ACTION ITEM
What is needed is the number of lines below that contain the string "зарядной", with no other text.

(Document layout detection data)
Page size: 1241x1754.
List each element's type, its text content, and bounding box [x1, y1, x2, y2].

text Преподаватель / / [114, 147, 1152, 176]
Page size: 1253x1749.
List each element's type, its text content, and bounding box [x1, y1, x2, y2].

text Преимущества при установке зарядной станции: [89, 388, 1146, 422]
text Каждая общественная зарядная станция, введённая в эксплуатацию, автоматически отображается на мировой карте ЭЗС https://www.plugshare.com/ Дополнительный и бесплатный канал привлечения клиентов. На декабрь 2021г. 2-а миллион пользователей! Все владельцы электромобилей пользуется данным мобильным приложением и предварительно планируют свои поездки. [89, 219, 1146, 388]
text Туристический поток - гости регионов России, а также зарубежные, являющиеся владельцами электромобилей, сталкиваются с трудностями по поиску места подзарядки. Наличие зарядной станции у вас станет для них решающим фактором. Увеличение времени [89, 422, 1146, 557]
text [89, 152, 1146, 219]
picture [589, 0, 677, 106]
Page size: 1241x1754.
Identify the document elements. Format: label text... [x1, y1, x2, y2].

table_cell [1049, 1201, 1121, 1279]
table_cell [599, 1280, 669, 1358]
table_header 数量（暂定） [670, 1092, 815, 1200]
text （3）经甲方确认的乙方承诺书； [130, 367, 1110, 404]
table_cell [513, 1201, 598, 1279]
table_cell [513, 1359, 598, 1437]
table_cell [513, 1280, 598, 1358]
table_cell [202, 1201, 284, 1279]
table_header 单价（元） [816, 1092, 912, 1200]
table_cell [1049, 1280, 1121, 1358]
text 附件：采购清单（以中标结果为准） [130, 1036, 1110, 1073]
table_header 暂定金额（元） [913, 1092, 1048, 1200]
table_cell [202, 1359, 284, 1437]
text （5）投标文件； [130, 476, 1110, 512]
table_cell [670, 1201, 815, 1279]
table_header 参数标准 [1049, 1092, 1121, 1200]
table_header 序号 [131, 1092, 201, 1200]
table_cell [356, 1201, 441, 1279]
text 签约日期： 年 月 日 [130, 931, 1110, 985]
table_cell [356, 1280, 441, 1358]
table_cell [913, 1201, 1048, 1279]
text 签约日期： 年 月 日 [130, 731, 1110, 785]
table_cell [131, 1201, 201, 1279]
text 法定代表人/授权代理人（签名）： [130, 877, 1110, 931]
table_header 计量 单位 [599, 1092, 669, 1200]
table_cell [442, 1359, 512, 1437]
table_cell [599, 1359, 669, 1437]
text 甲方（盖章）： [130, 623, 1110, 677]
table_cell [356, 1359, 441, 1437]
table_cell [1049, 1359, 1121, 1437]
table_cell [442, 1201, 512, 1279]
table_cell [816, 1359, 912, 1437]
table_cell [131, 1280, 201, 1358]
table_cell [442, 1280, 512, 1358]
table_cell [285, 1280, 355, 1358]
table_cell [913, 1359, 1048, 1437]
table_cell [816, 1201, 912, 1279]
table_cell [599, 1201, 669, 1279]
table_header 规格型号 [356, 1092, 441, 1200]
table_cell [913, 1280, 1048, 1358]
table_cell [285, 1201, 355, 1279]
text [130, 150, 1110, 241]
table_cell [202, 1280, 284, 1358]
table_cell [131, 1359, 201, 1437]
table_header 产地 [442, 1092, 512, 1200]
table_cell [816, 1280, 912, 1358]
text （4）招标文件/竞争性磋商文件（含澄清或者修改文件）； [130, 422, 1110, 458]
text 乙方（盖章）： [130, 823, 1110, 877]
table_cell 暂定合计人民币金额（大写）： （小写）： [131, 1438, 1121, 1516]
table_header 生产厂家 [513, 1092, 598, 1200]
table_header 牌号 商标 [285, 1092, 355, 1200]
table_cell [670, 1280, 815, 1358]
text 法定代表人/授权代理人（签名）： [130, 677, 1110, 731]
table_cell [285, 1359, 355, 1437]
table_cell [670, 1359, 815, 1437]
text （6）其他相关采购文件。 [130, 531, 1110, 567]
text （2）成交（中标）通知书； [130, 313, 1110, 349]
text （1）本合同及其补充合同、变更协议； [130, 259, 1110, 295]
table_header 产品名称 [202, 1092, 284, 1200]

RESULT BELOW
2